From an art historical standpoint, numerous styles and time periods are represented, from artists who were associated with the Hudson River School and its second generation, and then later to Impressionism and Modernism. Because of its scope, one can also comprehend the variety of approaches to twentieth-century realism, including independent artists and those who were associated with the WPA. Diverse techniques and media are included in the collection: painting, watercolor, drawing, and prints, which is meaningful for students, artists, art historians, and curators.
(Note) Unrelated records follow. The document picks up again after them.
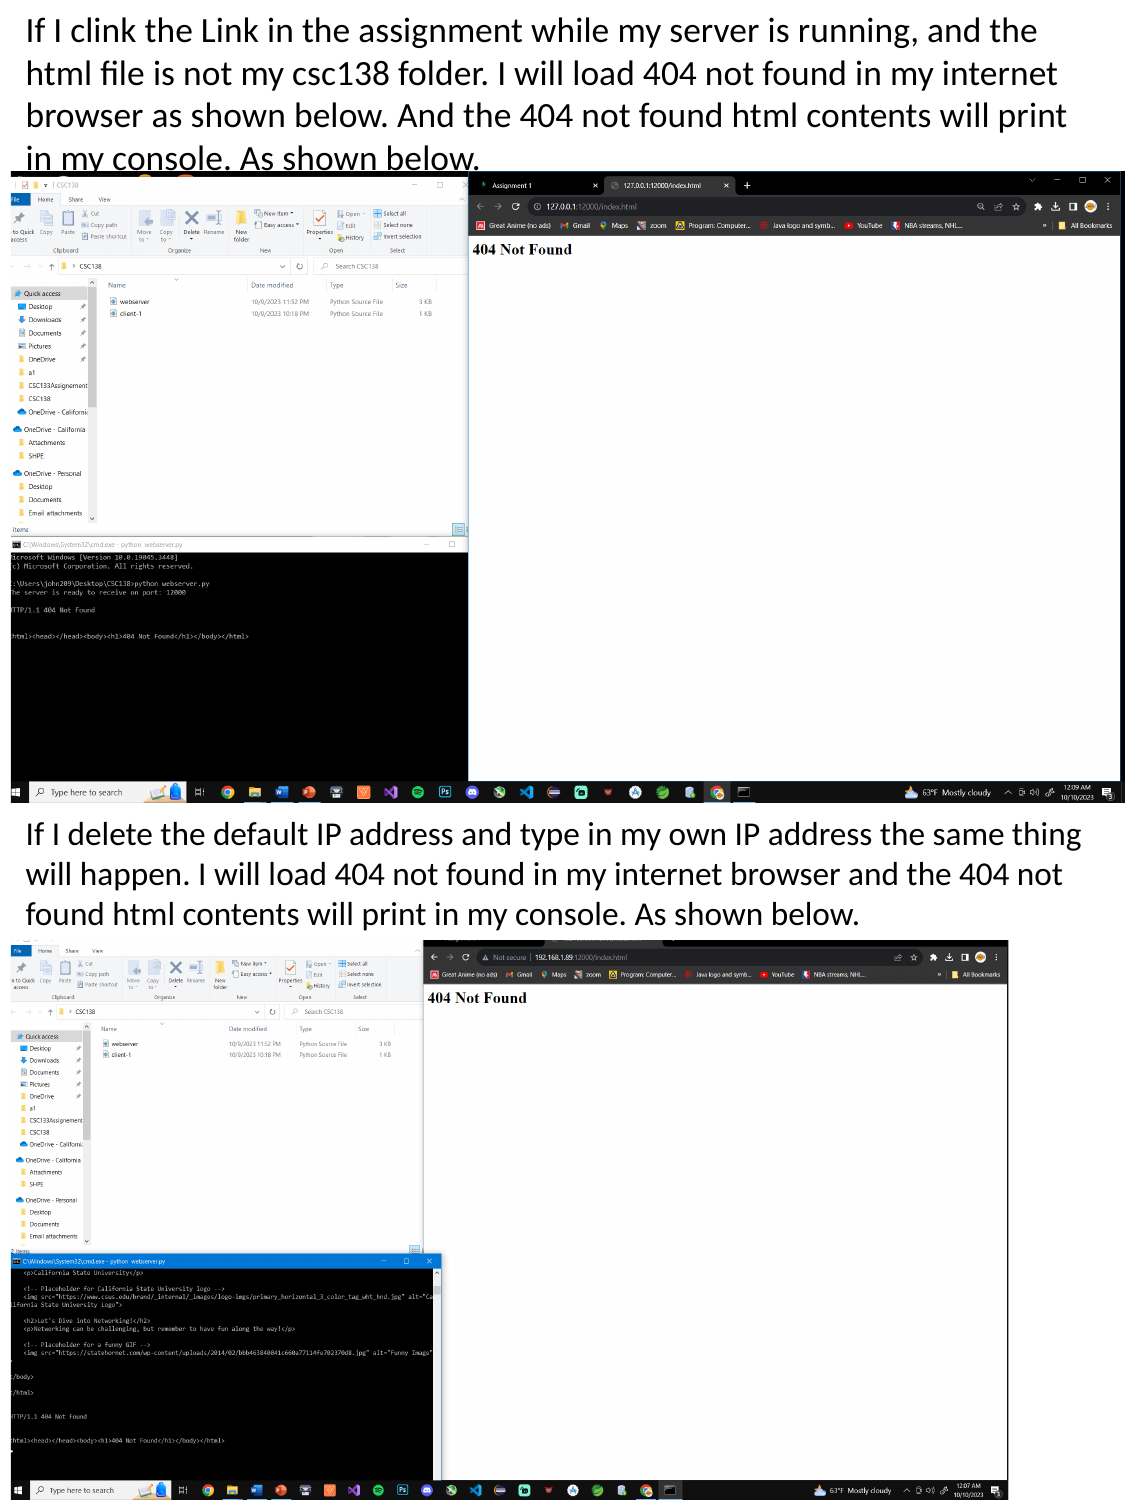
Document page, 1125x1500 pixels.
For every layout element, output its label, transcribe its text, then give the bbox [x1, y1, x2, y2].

picture [10, 940, 1009, 1500]
picture [10, 171, 1125, 803]
text_box If I clink the Link in the assignment while my server is running, and the html file is not my csc138 folder. I will load 404 not found in my internet browser as shown below. And the 404 not found html contents will print in my console. As shown below. If I delete the default IP address and type in my own IP address the same thing will happen. I will load 404 not found in my internet browser and the 404 not found html contents will print in my console. As shown below. [10, 803, 1104, 985]
text_box If I clink the Link in the assignment while my server is running, and the html file is not my csc138 folder. I will load 404 not found in my internet browser as shown below. And the 404 not found html contents will print in my console. As shown below. If I delete the default IP address and type in my own IP address the same thing will happen. I will load 404 not found in my internet browser and the 404 not found html contents will print in my console. As shown below. [10, 0, 1104, 171]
Major figures in the history of American art are represented, such as George Catlin, Thomas Moran, Winslow Homer, Martin Johnson Heade, Winslow Homer, and N. C. Wyeth. (Wyeth’s illustration from The Yearling is superb.) To be able to see and study these masterworks, some of which have been exhibited in major American museums (most recently the watercolor by Homer at the Philadelphia Museum of Art) informs us about highlights of their careers.
Related to the above is that Florida’s landscape is depicted extensively. Some of these sites have changed much, especially through development. So, the collection preserves the visual memory of them. Further, there are certain towns founded in the nineteenth century, like Magnolia and Enterprise, that no longer exist.
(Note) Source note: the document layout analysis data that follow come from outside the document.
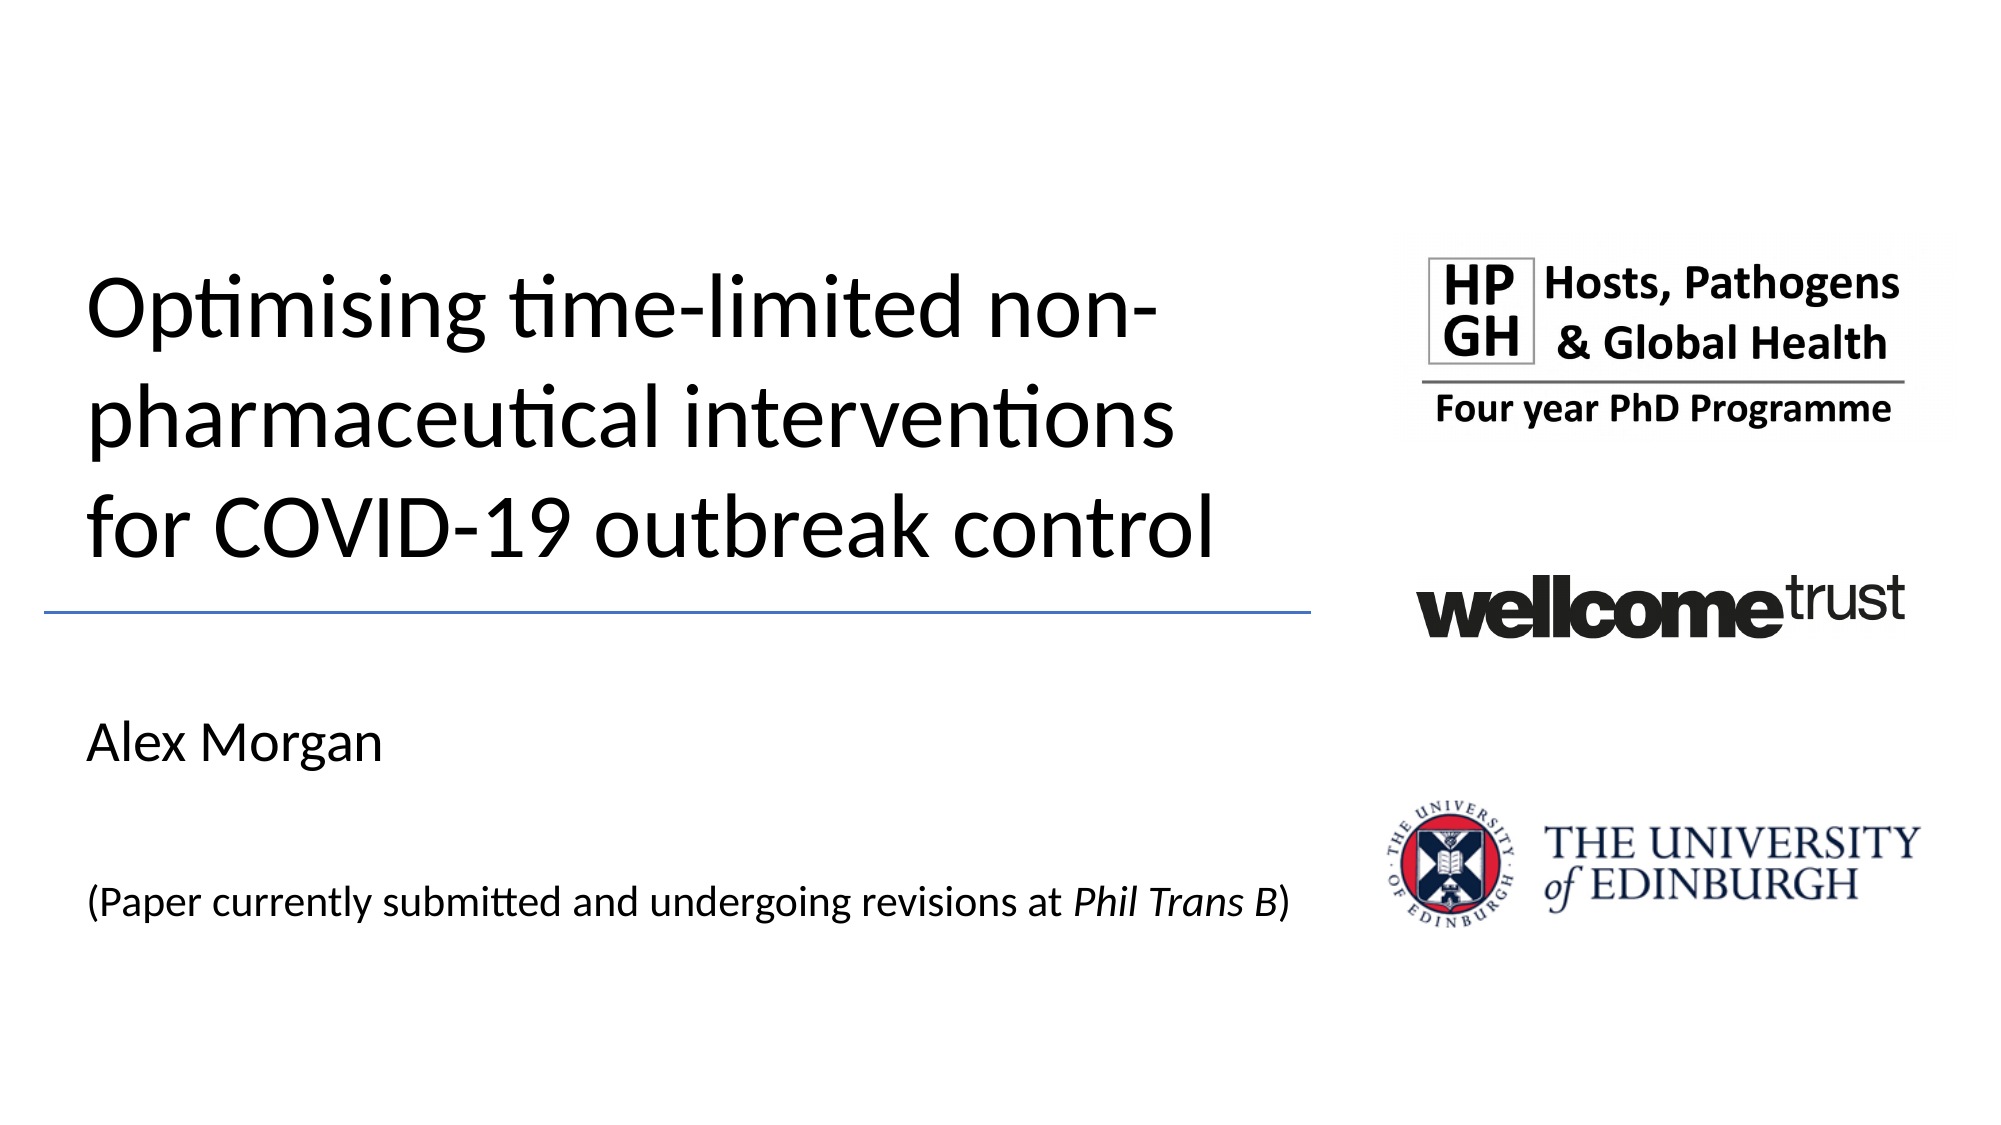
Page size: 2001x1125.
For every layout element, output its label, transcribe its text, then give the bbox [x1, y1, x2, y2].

picture [1334, 574, 1929, 1110]
subtitle Alex Morgan (Paper currently submitted and undergoing revisions at Phil Trans B) [71, 703, 1334, 973]
picture [1393, 231, 1956, 442]
title Optimising time-limited non-pharmaceutical interventions for COVID-19 outbreak control [71, 191, 1312, 584]
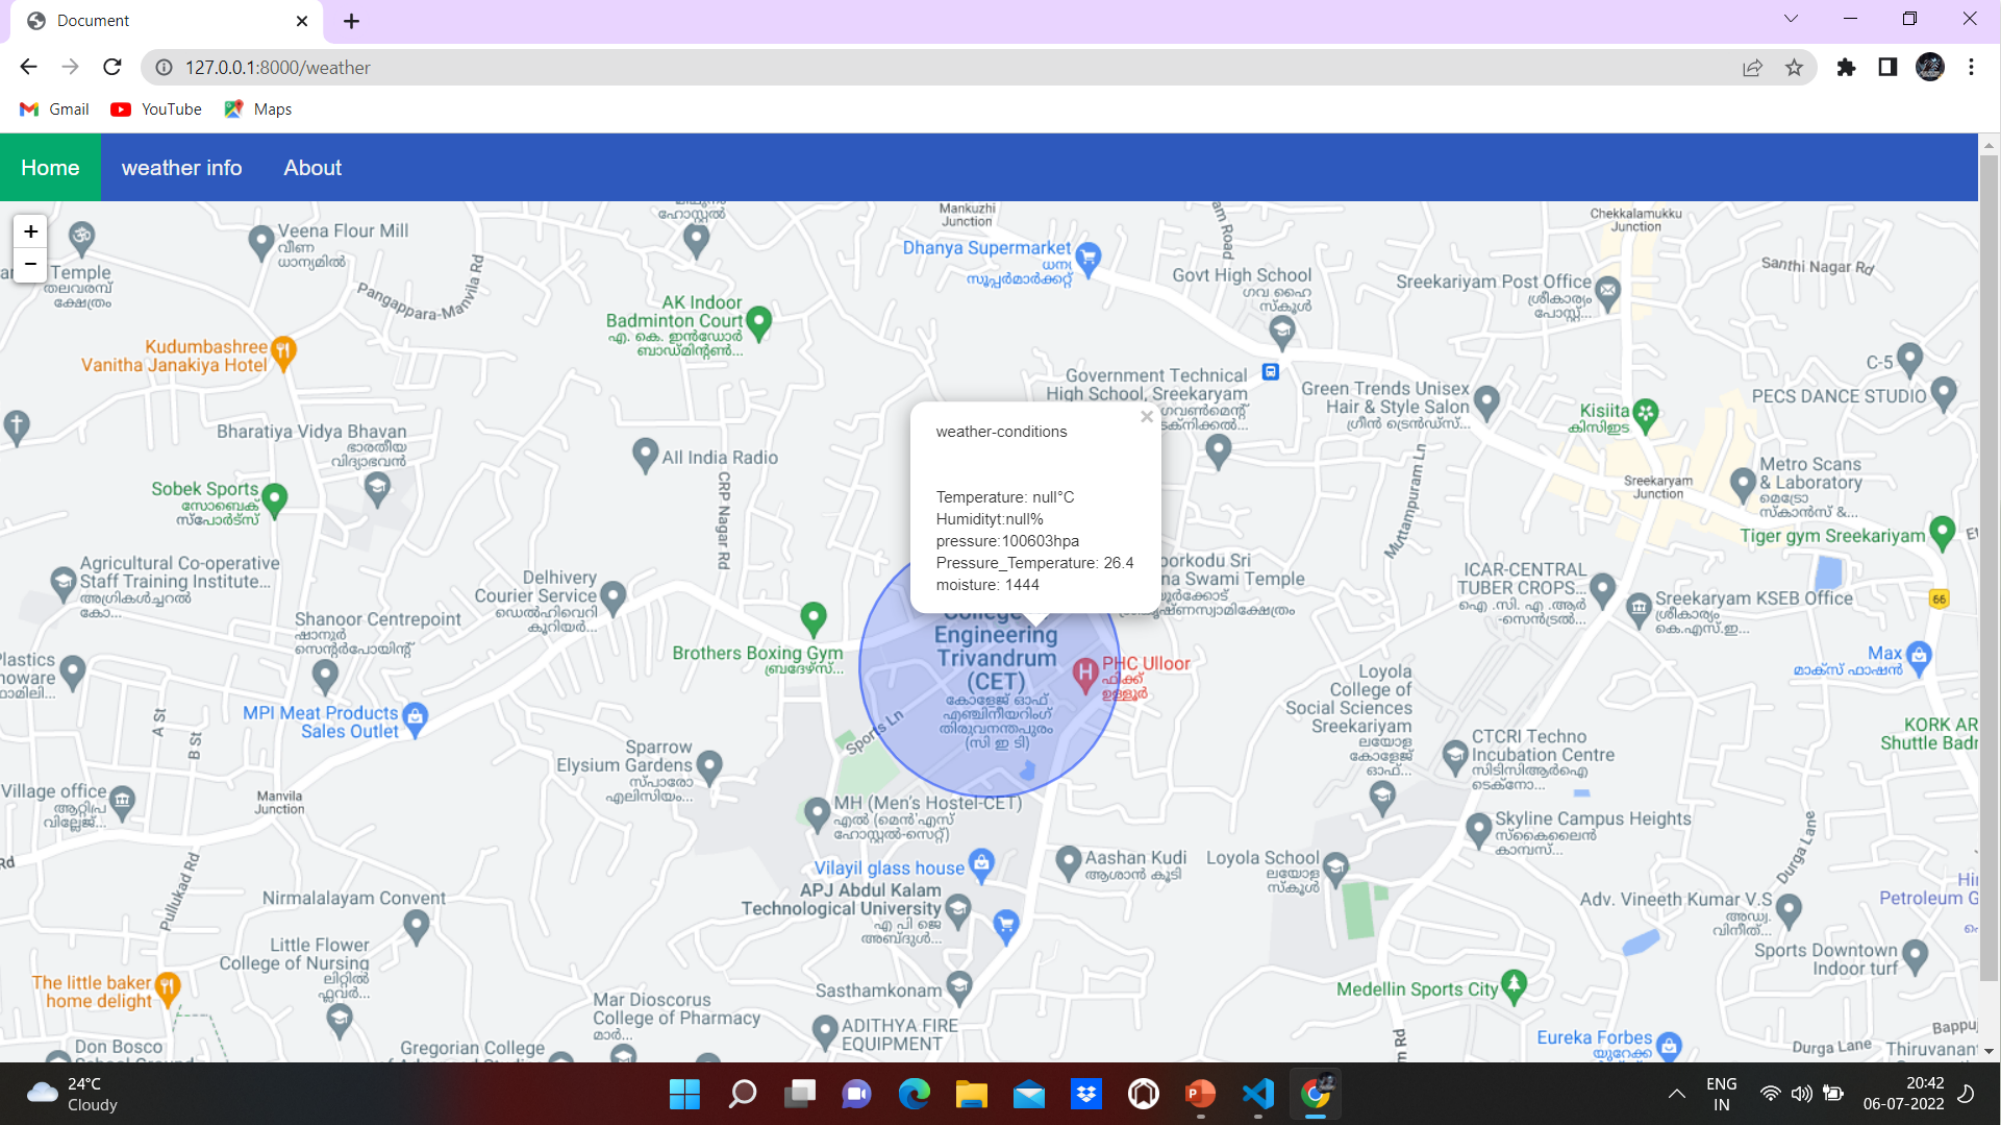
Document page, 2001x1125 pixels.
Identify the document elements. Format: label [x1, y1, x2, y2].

list [0, 0, 2000, 1125]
The Collection also can be studied through the lens of social history, especially with the Vickers interest in art depicting Native Americans and African Americans. A substantial group of artworks portrays African Americans, most notably the painting by James Wells Champney, which is unique in his body of work.
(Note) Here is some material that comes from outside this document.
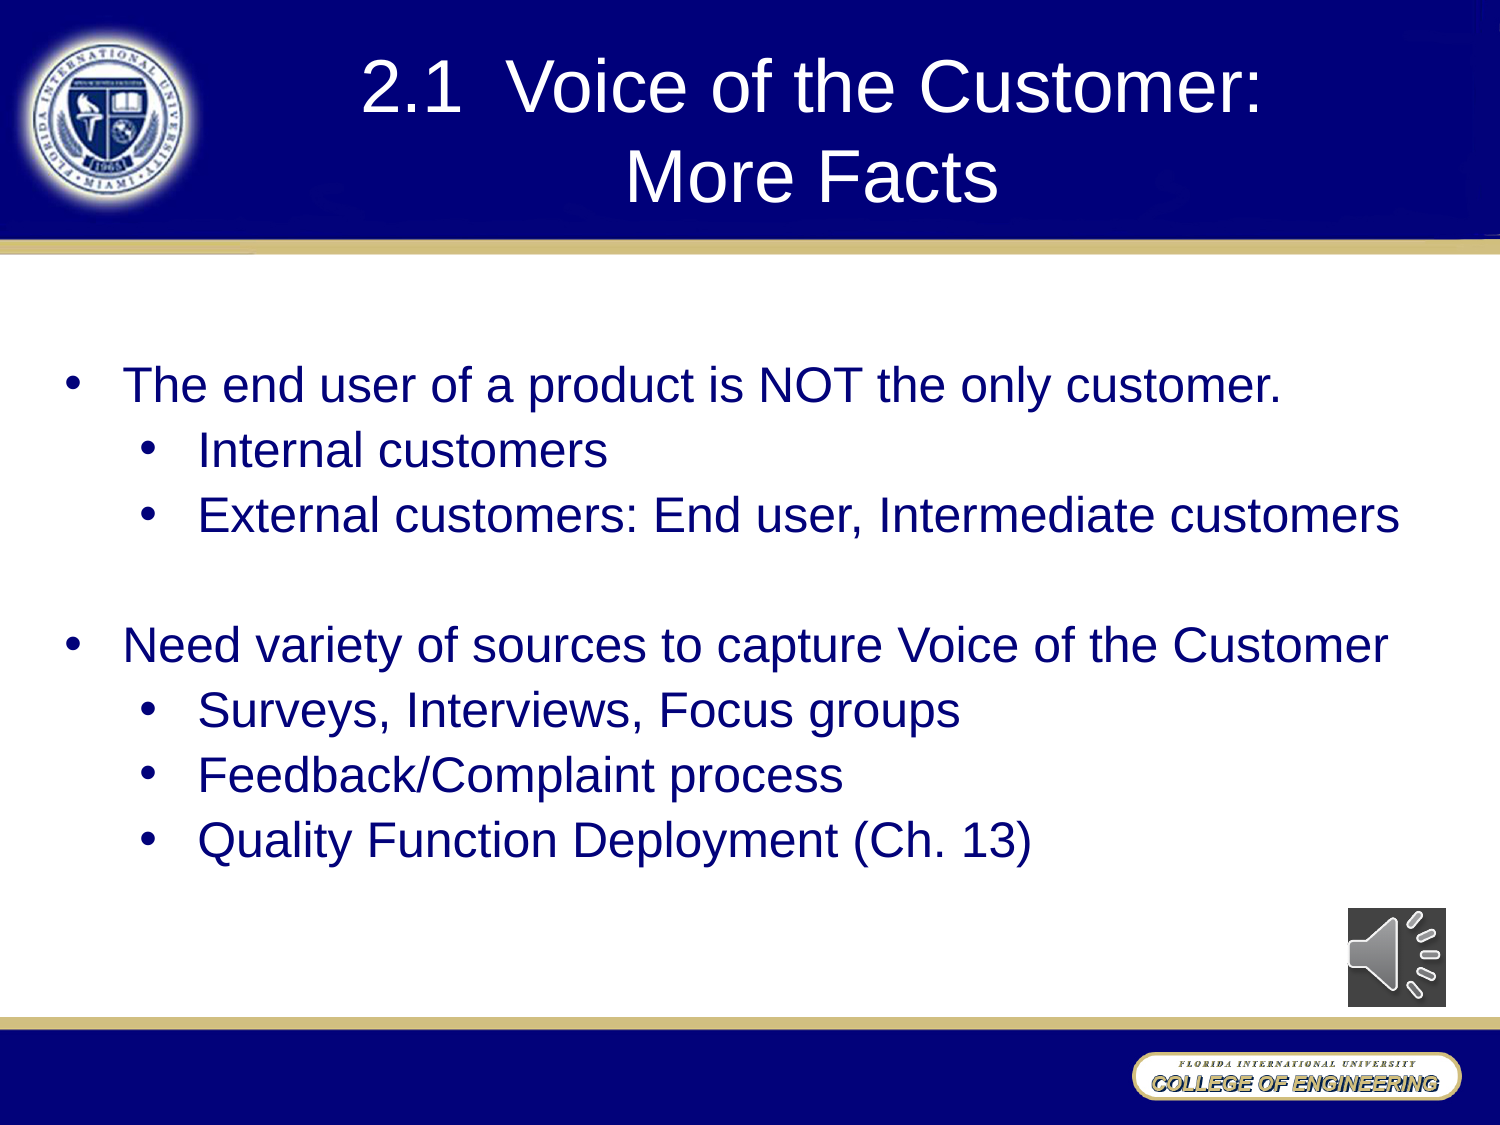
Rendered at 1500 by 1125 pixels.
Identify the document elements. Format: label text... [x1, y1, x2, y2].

title 2.1 Voice of the Customer: More Facts [199, 44, 1426, 212]
picture [0, 0, 1500, 1125]
text_box The end user of a product is NOT the only customer. Internal customers External customers: End user, Intermediate customers Need variety of sources to capture Voice of the Customer Surveys, Interviews, Focus groups Feedback/Complaint process Quality Function Deployment (Ch. 13) [49, 345, 1447, 1007]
Finally, keeping this major collection together in its totality, reveals the history of the collectors themselves, their collecting practice since the 1970s when the serious study of American art was burgeoning, and their approach to Florida as a subject in the visual arts. For over 50 years, the Vickers have had a passion for Florida’s art and history, pursuing it with considerable knowledge and enthusiasm.
Jennifer Hardin, former chief curator of the Museum of Fine Arts in St. Petersburg, is an art expert knowledgeable about the extensive Florida art collection recently donated to the Harn Museum of Art at the University of Florida in Gainesville by Samuel and Roberta Vickers. In 2019, Harden co-curated “Imagining Florida: History and Myth in the Sunshine State,” an exhibit at the Boca Raton Museum of Art that featured pieces from the Vickers collection, as well as that of Hyatt and Cici Brown, and pieces gathered from collections around the world Hardin is an independent curator and art historian.